31.We acknowledge that the DHSC has been under a great deal of pressure as a result of the pandemic. It is disappointing nonetheless that the DHSC has again introduced into Parliament a Bill which, in terms of the delegation of powers, falls so short of the standards which the Committee — and Parliament — are entitled to expect. We have recently published revised guidance to departments and this Bill offends against many of its requirements. The revised guidance sets out the standards against which this Committee will judge bills in future. We therefore urge all ministers and departmental bill teams to pay it close attention, and reiterate the recommendation contained in our recent report Democracy Denied? that it should be set out in full in the Cabinet Office’s Guide to Making Legislation.15

Cigarette Stick Health Warnings Bill [HL]

32.This Bill requires tobacco manufacturers to print health warnings on individual cigarette sticks and cigarette rolling papers.

33.Clause 2 reads:

“(1) A producer of a tobacco product for smoking (other than an importer) must select the warning used for the purposes of this Act—

(a) from the set of warnings which is specified in the Schedule for the production year during which the pack is produced; and

(b) so that each of the warnings appears on a specified proportion of the total number of packs under each brand name produced by that producer within that production year.

(2) The Secretary of State may by regulations made by statutory instrument specify the proportion mentioned in subsection (1)(b).”

34.Breach of clause 2 is a criminal offence carrying a sentence of up to two years’ imprisonment.

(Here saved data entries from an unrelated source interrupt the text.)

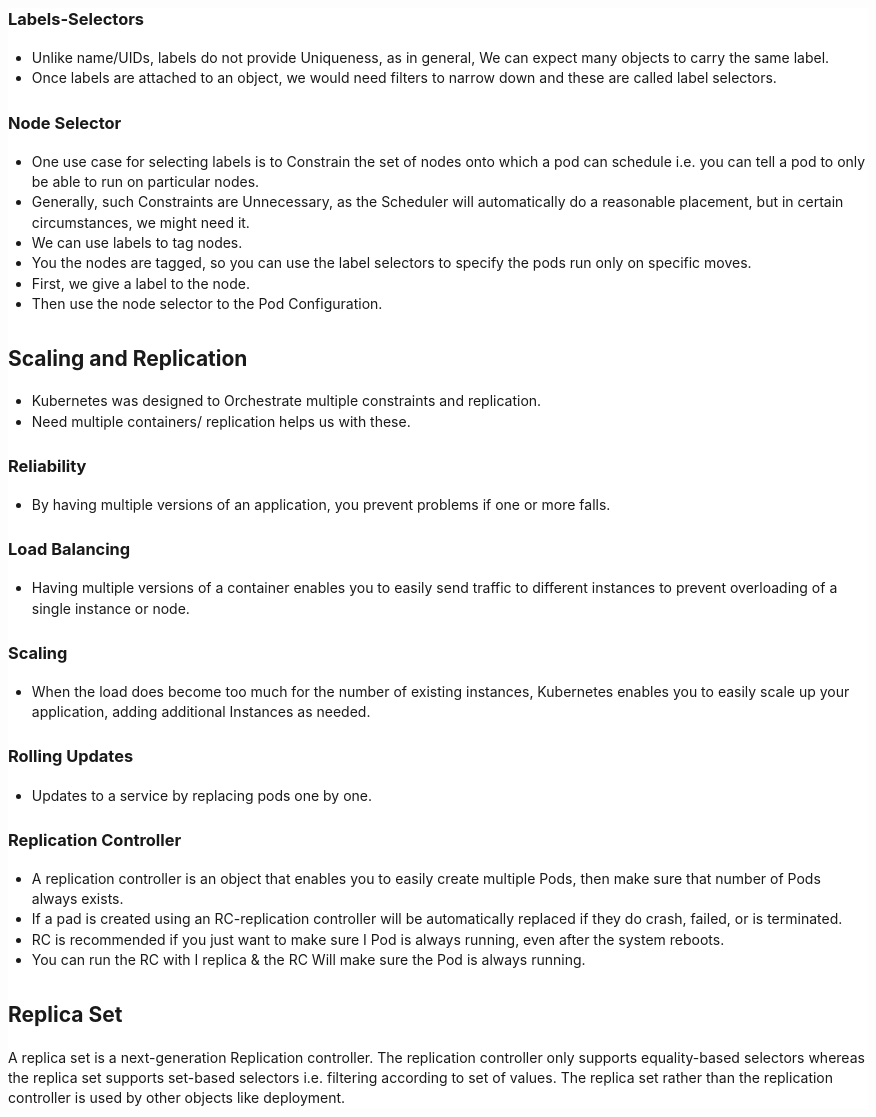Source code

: ### Labels-Selectors
*   Unlike name/UIDs, labels do not provide Uniqueness, as in general, We can expect many objects to carry the same label.
*   Once labels are attached to an object, we would need filters to narrow down and these are called label selectors.

### Node Selector
*   One use case for selecting labels is to Constrain the set of nodes onto which a pod can schedule i.e. you can tell a pod to only be able to run on particular nodes.
*   Generally, such Constraints are Unnecessary, as the Scheduler will automatically do a reasonable placement, but in certain circumstances, we might need it.
*   We can use labels to tag nodes.
*   You the nodes are tagged, so you can use the label selectors to specify the pods run only on specific moves.
*   First, we give a label to the node.
*   Then use the node selector to the Pod Configuration.

## Scaling and Replication
*   Kubernetes was designed to Orchestrate multiple constraints and replication.
*   Need multiple containers/ replication helps us with these.

### Reliability
*   By having multiple versions of an application, you prevent problems if one or more falls.

### Load Balancing
*   Having multiple versions of a container enables you to easily send traffic to different instances to prevent overloading of a single instance or node.

### Scaling
*   When the load does become too much for the number of existing instances, Kubernetes enables you to easily scale up your application, adding additional Instances as needed.

### Rolling Updates
*   Updates to a service by replacing pods one by one.

### Replication Controller
*   A replication controller is an object that enables you to easily create multiple Pods, then make sure that number of Pods always exists.
*   If a pad is created using an RC-replication controller will be automatically replaced if they do crash, failed, or is terminated.
*   RC is recommended if you just want to make sure I Pod is always running, even after the system reboots.
*   You can run the RC with I replica & the RC Will make sure the Pod is always running.

## Replica Set
A replica set is a next-generation Replication controller.
The replication controller only supports equality-based selectors whereas the replica set supports set-based selectors i.e. filtering according to set of values.
The replica set rather than the replication controller is used by other objects like deployment.
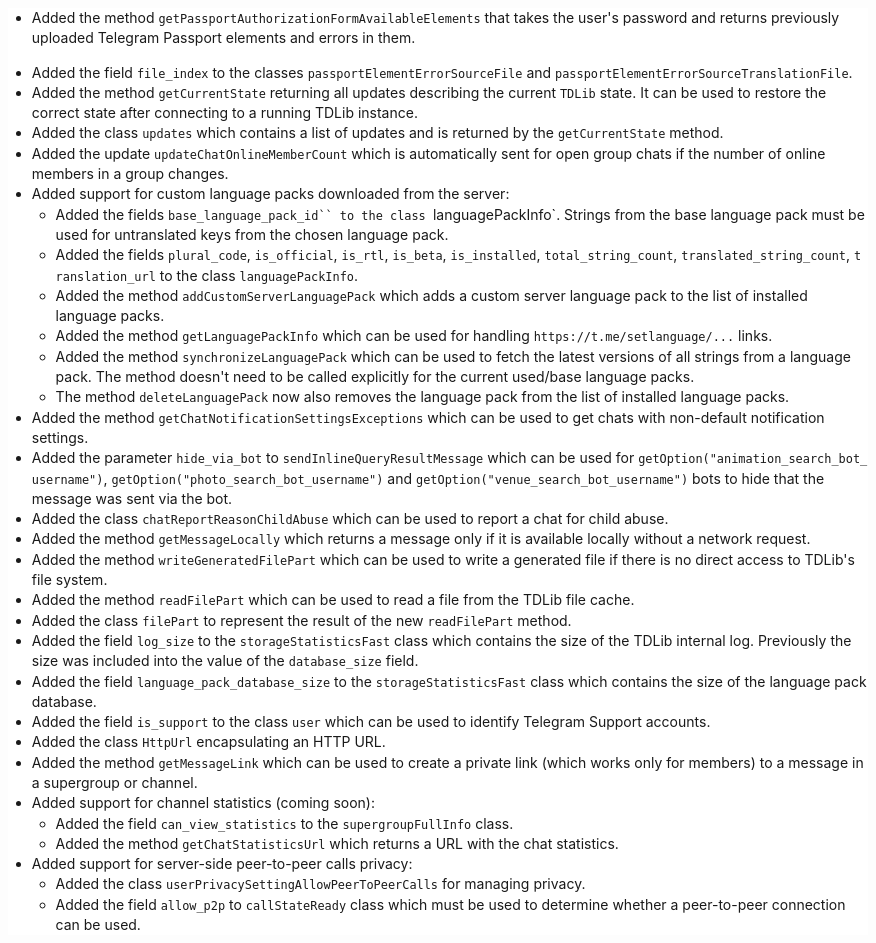   - Added the method `getPassportAuthorizationFormAvailableElements` that takes the user's password and
    returns previously uploaded Telegram Passport elements and errors in them.
* Added the field `file_index` to the classes `passportElementErrorSourceFile` and
  `passportElementErrorSourceTranslationFile`.
* Added the method `getCurrentState` returning all updates describing the current `TDLib` state. It can be used to
  restore the correct state after connecting to a running TDLib instance.
* Added the class `updates` which contains a list of updates and is returned by the `getCurrentState` method.
* Added the update `updateChatOnlineMemberCount` which is automatically sent for open group chats if the number of
  online members in a group changes.
* Added support for custom language packs downloaded from the server:
  - Added the fields `base_language_pack_id`` to the class `languagePackInfo`. Strings from the base language pack
    must be used for untranslated keys from the chosen language pack.
  - Added the fields `plural_code`, `is_official`, `is_rtl`, `is_beta`, `is_installed`, `total_string_count`,
    `translated_string_count`, `translation_url` to the class `languagePackInfo`.
  - Added the method `addCustomServerLanguagePack` which adds a custom server language pack to the list of
    installed language packs.
  - Added the method `getLanguagePackInfo` which can be used for handling `https://t.me/setlanguage/...` links.
  - Added the method `synchronizeLanguagePack` which can be used to fetch the latest versions of all strings from
    a language pack.
    The method doesn't need to be called explicitly for the current used/base language packs.
  - The method `deleteLanguagePack` now also removes the language pack from the list of installed language packs.
* Added the method `getChatNotificationSettingsExceptions` which can be used to get chats with
  non-default notification settings.
* Added the parameter `hide_via_bot` to `sendInlineQueryResultMessage` which can be used for
  `getOption("animation_search_bot_username")`, `getOption("photo_search_bot_username")` and
  `getOption("venue_search_bot_username")` bots to hide that the message was sent via the bot.
* Added the class `chatReportReasonChildAbuse` which can be used to report a chat for child abuse.
* Added the method `getMessageLocally` which returns a message only if it is available locally without
  a network request.
* Added the method `writeGeneratedFilePart` which can be used to write a generated file if there is no direct access to
  TDLib's file system.
* Added the method `readFilePart` which can be used to read a file from the TDLib file cache.
* Added the class `filePart` to represent the result of the new `readFilePart` method.
* Added the field `log_size` to the `storageStatisticsFast` class which contains the size of the TDLib internal log.
  Previously the size was included into the value of the `database_size` field.
* Added the field `language_pack_database_size` to the `storageStatisticsFast` class which contains the size of the
  language pack database.
* Added the field `is_support` to the class `user` which can be used to identify Telegram Support accounts.
* Added the class `HttpUrl` encapsulating an HTTP URL.
* Added the method `getMessageLink` which can be used to create a private link (which works only for members) to
  a message in a supergroup or channel.
* Added support for channel statistics (coming soon):
  - Added the field `can_view_statistics` to the `supergroupFullInfo` class.
  - Added the method `getChatStatisticsUrl` which returns a URL with the chat statistics.
* Added support for server-side peer-to-peer calls privacy:
  - Added the class `userPrivacySettingAllowPeerToPeerCalls` for managing privacy.
  - Added the field `allow_p2p` to `callStateReady` class which must be used to determine whether
    a peer-to-peer connection can be used.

35.We draw the attention of the House to the fact that each of the warnings must appear on a “specified” proportion of the total number of packs produced under each brand name. Clause 2(2) says that the Secretary of State “may” by regulations specify the proportion mentioned in clause 2(1)(b). If the Secretary of State does not make such regulations, clause 2(1)(b) will be deprived of meaning. It would be clearer if clause 2(2) were not worded to suggest that it confers power that may or may not be exercised. To ensure that clause 2(1)(b) works as intended, the Secretary of State should be obliged to make regulations, rather than merely be permitted to do so. This result could be achieved by the substitution of “must” for “may” in clause 2(2).

House of Lords (Hereditary Peers) (Abolition of By-Elections) Bill [HL]

36.This Bill contains no delegated powers.

Police, Crime, Sentencing and Courts Bill: Government Responses

37.We considered this Bill in our 6th and 13th Reports of this Session.16 The Government have now responded by way of by way of two letters from Lord Wolfson of Tredegar QC, Parliamentary Under Secretary of State at the Ministry of Justice, and Baroness Williams of Trafford, Minister of State at the Home Office. The responses are printed at Appendix 1.

1 Democracy Denied? The urgent need to rebalance power between Parliament and the Executive, 12th Report, Session 2021-22 (HL Paper 106).

2 Clause 20, inserting section 14Z48 into the National Health Service Act 2006.

3 See proposed s321A(4)(c) of the Communications Act 2003, inserted by para 1 of Sch 17 to the Bill.

4 47th Report, Session 2017-19 (HL Paper 289), para 3.

5 Ibid., para 4.

6 Ibid., para 7.

7 Ibid., para 12.

8 Ibid., para 14.

9 19th Report, Session 2019-21 (HL Paper 109), para 28.

10 Ibid., para 31.

11 Ibid., para 37.

12 Ibid., para 42.

13 Ibid., paras 45 and 48.

14 31st Report, Session 2017-19 (HL Paper 177), paras 31 to 36.

15 See Democracy Denied? The urgent need to rebalance power between Parliament and the Executive, 12th Report, Session 2021-22 (HL Paper 106), para 148. Revised Guidance for Departments (November 2021):

16 6th Report, Session 2021-22 (HL Paper 65) and 13th Report, Session 2021-22 (HL Paper 107).